Новелла: человек все съел на таможне, чтобы не платить пошлину. Сначала он ел шоколад, потом кофе в зернах. Последним съел дамский пуловер с металлическими пуговицами и умер. Ел на глазах тамож[енных] чиновников.

16 [ноября] – вечером – Париж.

Лувр (19-го ноября). В живописцах, скульпторах и других мастерах искусства 16. 17 и 18 столетий, помимо гениальности и вдохновенного умения, необыкновенно поражает нечеловеческая работоспособность. 100 жизней понадобится современному живописцу, чтобы написать (хотя бы чисто технически) такое количество полотен, какое написали Рубенс, или Микеланджело, или Ван Дейк.

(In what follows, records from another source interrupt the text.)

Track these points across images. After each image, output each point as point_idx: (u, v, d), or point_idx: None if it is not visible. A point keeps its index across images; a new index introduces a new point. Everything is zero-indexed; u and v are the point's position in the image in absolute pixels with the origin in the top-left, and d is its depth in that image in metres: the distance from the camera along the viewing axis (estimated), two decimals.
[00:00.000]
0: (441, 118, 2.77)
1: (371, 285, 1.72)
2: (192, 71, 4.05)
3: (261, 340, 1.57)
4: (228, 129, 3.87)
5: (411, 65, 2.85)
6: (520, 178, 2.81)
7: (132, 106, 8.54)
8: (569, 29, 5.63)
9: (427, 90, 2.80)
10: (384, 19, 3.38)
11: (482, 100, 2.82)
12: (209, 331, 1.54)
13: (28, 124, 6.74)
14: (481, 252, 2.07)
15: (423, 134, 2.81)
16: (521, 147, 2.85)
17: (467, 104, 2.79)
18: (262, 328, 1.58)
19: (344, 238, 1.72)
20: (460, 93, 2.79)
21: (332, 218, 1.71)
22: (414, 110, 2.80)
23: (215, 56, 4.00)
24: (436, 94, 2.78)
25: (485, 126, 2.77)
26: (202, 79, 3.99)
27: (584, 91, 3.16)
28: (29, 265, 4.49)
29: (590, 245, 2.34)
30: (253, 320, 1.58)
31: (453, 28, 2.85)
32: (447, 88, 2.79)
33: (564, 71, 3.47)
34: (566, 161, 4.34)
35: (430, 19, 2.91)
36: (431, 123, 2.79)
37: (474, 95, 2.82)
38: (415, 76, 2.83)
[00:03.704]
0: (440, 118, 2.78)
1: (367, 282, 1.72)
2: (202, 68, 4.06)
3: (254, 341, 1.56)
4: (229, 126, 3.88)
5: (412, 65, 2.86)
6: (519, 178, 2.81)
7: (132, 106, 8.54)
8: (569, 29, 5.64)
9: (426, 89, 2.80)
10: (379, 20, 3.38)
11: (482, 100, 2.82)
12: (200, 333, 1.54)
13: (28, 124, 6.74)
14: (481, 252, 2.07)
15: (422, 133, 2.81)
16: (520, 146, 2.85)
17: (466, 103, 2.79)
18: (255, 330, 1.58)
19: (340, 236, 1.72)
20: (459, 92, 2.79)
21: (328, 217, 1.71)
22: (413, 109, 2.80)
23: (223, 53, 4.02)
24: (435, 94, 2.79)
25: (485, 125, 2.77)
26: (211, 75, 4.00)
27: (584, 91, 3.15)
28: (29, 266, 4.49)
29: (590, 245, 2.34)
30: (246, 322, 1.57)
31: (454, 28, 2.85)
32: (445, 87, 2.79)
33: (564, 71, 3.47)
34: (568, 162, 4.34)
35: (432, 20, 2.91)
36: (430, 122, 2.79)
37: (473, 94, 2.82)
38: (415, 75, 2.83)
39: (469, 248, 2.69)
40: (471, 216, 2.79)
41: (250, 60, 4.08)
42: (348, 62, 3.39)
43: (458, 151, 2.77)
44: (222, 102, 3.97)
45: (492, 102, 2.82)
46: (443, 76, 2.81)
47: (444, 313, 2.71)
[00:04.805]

Количество гениальных работ в Лувре так же велико, как велико количество фонарей на Елисейских полях. Сколько понадобилось жесточайших войн, чтобы так насосаться».

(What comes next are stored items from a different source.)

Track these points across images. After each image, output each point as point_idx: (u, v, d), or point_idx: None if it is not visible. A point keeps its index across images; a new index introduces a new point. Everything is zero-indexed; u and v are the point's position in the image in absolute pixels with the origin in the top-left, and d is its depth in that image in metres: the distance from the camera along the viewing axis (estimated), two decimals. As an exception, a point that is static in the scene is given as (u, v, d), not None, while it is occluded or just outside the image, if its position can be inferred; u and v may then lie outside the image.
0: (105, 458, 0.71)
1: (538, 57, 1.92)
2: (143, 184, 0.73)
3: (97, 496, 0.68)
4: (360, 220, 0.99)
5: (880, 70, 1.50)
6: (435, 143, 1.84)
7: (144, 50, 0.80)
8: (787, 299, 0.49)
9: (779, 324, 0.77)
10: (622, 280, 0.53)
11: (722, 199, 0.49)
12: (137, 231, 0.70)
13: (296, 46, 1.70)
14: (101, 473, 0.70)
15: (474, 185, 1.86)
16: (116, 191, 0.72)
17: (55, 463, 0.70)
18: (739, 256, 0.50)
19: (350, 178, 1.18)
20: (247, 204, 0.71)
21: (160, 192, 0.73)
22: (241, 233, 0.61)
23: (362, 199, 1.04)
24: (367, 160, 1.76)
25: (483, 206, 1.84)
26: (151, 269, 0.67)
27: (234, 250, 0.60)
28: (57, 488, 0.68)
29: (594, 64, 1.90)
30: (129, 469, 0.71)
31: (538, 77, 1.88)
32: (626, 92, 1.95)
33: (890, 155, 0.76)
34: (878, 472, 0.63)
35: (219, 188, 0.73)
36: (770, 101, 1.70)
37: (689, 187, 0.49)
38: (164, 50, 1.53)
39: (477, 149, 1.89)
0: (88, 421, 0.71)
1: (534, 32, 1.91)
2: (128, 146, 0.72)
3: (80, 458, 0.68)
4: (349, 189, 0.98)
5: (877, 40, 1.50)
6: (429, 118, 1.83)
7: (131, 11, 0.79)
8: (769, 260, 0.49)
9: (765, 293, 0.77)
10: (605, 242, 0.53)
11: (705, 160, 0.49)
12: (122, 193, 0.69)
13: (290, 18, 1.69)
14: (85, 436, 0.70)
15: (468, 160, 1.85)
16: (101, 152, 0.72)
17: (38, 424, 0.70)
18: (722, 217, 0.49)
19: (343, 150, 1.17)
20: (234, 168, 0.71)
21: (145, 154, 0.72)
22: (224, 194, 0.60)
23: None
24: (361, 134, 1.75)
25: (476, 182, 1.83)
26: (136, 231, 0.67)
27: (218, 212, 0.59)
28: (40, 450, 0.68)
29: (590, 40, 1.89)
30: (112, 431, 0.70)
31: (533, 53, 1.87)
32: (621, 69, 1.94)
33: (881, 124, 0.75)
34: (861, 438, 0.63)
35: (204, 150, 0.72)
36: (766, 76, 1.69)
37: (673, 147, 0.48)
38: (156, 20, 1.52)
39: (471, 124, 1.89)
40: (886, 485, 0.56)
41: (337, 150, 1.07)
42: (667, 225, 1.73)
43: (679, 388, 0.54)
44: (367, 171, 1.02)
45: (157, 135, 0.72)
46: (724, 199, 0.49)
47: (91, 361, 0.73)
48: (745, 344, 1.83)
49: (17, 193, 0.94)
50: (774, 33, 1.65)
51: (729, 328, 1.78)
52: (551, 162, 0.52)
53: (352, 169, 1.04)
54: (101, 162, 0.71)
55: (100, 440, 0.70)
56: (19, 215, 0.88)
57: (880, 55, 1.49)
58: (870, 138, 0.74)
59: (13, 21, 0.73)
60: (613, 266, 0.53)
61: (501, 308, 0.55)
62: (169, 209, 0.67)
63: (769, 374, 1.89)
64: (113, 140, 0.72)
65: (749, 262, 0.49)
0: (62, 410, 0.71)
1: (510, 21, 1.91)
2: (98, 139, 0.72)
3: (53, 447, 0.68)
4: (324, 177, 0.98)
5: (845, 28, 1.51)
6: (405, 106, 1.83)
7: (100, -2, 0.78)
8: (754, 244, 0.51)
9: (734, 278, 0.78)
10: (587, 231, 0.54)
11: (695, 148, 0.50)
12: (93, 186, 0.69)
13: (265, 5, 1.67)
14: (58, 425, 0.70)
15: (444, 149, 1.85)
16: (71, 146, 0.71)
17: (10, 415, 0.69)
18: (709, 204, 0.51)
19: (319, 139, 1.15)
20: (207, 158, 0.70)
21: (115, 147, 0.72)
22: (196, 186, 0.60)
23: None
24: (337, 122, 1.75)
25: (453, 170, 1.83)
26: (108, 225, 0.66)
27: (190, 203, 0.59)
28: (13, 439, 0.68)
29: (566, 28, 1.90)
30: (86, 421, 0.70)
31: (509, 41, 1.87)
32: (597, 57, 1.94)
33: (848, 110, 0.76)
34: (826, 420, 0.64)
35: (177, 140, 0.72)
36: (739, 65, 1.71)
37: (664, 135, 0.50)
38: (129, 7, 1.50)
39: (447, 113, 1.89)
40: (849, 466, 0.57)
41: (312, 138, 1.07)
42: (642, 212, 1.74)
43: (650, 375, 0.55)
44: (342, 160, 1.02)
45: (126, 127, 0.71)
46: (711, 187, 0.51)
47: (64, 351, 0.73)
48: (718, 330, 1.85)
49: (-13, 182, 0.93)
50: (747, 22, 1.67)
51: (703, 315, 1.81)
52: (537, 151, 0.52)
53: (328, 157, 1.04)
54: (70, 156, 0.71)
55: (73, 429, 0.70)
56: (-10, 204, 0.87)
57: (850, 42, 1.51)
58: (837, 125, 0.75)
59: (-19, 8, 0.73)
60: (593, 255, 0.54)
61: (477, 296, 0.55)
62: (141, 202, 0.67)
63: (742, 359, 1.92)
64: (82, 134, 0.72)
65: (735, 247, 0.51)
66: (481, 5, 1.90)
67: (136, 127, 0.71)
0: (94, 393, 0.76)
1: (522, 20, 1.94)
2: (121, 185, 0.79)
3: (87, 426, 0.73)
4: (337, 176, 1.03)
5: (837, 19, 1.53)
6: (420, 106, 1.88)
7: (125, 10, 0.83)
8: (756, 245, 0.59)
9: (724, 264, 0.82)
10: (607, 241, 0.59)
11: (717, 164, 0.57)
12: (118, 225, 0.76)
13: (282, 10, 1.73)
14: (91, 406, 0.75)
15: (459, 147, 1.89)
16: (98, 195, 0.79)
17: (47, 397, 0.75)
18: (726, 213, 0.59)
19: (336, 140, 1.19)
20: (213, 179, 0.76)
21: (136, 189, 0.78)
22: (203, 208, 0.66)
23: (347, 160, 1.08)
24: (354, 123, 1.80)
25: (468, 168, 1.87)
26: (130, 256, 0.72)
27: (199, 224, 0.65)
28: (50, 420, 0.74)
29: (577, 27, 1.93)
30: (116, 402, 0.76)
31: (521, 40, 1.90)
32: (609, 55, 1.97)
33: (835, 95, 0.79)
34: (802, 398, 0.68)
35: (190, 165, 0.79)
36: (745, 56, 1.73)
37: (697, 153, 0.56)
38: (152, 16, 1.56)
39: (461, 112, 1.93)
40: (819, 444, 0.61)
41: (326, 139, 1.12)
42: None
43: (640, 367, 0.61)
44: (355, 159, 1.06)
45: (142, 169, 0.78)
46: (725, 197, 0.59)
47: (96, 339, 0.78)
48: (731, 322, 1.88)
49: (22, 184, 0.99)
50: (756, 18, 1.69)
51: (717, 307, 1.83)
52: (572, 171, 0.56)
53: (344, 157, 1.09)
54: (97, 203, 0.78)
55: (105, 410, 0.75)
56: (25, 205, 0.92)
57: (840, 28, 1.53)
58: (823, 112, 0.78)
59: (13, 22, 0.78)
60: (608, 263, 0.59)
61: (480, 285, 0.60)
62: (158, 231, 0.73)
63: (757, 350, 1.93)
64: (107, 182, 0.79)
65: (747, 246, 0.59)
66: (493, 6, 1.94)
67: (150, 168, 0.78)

Париж так хорош, что об отъезде не хочется думать. Так человек отдавая себе отчет в том, что он умрет, отталкивает от себя мысль о смерти.

Обелиск на Конкорд освещен прожектором.

Чуть мокровато.

Под ногами, в Тюильри, мокрые желтые листья. Усатые французы с зонтиками.

В одном из фонтанов Тюильри дети пускают яхточки. Каждая яхточка имеет свой номер. Очевидно, готовятся к гонкам.

Еще светло, но уже зажгли всю перспективу на ней до самой «Звезды».

Я почувствовал вдруг признак такого счастья, какое испытывал только раз в жизни – когда впервые почувствовал, что влюблен в Валичку. Это состояние опьянения стоит всей жизни.

Гимназист, отпущенный на каникулы. Переэкзаменовок нет, впереди – лето. Счастье!

Проехал на велосипеде человек в ярко-зеленом фраке с позументом. Какой-то швейцар или лифтер. Чучело. В Париже это совершенно безразлично.

Кладбище Пер-Лашез, где нашли приют и коммунары, и Бальзак, и Лейбниц, и неизвестный бельгийский солдат, погибший на полях Франции.

Кладбище полно прелых листьев и цветов, которые кучами сложены на кладбищенских мостовых. Слишком много камня – на кладбище обязательно должно быть немножко земли.

Полицейский на «Опера» в черной каске и синем плаще, на лошади, посередине площади, загоняет автомобили, как овец.

На площади Оперы один молодой человек полоснул бритвой по горлу другого. Тот не понимает еще. в чем дело, и дернул рукой за горло, что-то быстро и жалобно забормотал. Потом из-под руки показалась кровь. Он начал кричать, как будто криком мог продлить свою жизнь. Какой-то седоусый господин в котелке почему-то ударил его маленьким зонтиком. Собралась толпа. Полицейский крепко взял убийцу за руку и увел его мимо нетерпеливо прыгающих автомобилей.

Достаточно человеку в центре Парижа развернуть карту города, как ему сейчас покажут порнографич[еские] открытки и нелегальным шепотом будут предлагать разные гадости (иностранец).